Open source software development has been revolutionised by the adoption of tools like git and particularly web sites like GitHub. By lowering the bar for participation, these tools have an incredible impact on the quality and range of open source software. In contrast, open data is still its infancy as far as tooling and processes go. In this talk, we’ll explore how the tools of open source can revolutionise open data publishing in the same way. When I can fork your open dataset, fix errors, and easily get my changes integrated back in, we all win.

[dat]is a new project that will bridge open data communities by letting anyone plug in their data and then sync it with others, similar to the way that git makes source code syncable to distribute programming efforts. [dat] intends to work with huge datasets – billions of rows – and work with a variety of popular databases and programming environments.

  • Open Science

    – Kamila Markram, Frontiers

As scientists, funders and governments seek to establish more transparent and democratic processes, scholarly publishing is undergoing a radical transformation.
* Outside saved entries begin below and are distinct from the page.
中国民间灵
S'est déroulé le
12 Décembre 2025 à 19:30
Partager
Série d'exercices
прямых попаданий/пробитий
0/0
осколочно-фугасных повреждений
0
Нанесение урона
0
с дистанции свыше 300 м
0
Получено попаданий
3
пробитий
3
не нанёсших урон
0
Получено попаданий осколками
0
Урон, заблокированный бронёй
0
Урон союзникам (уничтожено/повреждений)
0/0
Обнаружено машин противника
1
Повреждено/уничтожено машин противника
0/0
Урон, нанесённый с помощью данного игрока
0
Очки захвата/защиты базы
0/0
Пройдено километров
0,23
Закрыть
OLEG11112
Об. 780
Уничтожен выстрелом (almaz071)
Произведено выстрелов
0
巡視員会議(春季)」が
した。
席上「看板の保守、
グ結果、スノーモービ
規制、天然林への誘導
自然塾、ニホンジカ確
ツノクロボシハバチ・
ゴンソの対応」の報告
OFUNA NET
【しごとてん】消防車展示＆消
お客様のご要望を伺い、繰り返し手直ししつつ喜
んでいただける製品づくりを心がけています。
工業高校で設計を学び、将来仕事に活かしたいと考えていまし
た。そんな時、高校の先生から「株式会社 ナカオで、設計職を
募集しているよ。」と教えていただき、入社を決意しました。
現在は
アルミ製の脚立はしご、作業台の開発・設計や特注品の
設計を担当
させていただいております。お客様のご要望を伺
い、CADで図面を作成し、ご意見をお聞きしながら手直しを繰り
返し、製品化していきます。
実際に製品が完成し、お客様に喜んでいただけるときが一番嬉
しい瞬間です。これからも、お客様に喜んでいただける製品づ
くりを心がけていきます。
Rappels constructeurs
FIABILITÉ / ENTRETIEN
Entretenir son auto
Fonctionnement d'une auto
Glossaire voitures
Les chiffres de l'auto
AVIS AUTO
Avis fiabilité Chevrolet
In the rapidly evolving web 2.0 age, publishers need to go beyond making research as freely and widely available to disseminating research for maximum outreach and impact. Frontiers is the first and only publisher to combine open-access publishing with an ecosystem of open science tools to empower scientists to democratize scholarly publishing and dissemination through the use of advanced web-analytics, crowd-sourcing and an integrated social network specially tailored to the needs of researchers and science-enthusiasts. At Frontiers, the Tiering System uses web-analytics and online demographics to democratically select outstanding research articles and vulgarize them with the goal to make them more accessible to the wider research communities and the general public. The combination between open-access publishing, dissemination via an integrated research network and using web-analytics to pinpoint to interesting research to make it more accessible to the general public, leads to measurably increased impact.

  • Leveraging open scientific data using R

    – Karthik Ram, Developer, R Open Science – rOpenSci

Science is in the midst of a dramatic transformation that is being driven by increasing access to large amounts of heterogeneous data. Various scientific datasets are widely available on the web but the tools and culture necessary to leverage existing data. To foster and support a new generation of data-driven science, we started rOpenSci as an integrated effort to build tools and training to help scientists access data repositories through the R statistical programming environment. In this workshop we will demonstrate our tools and offer advice and support for participants to build their own.

  • Opening meteorological data

    – Nicolas Baldeck, Founder, OpenMeteoData

Most activities are dependent on weather. But getting quality data is still a problem. This will be a quick overview about weather data availability, and some practical ideas on how open data and open science could help.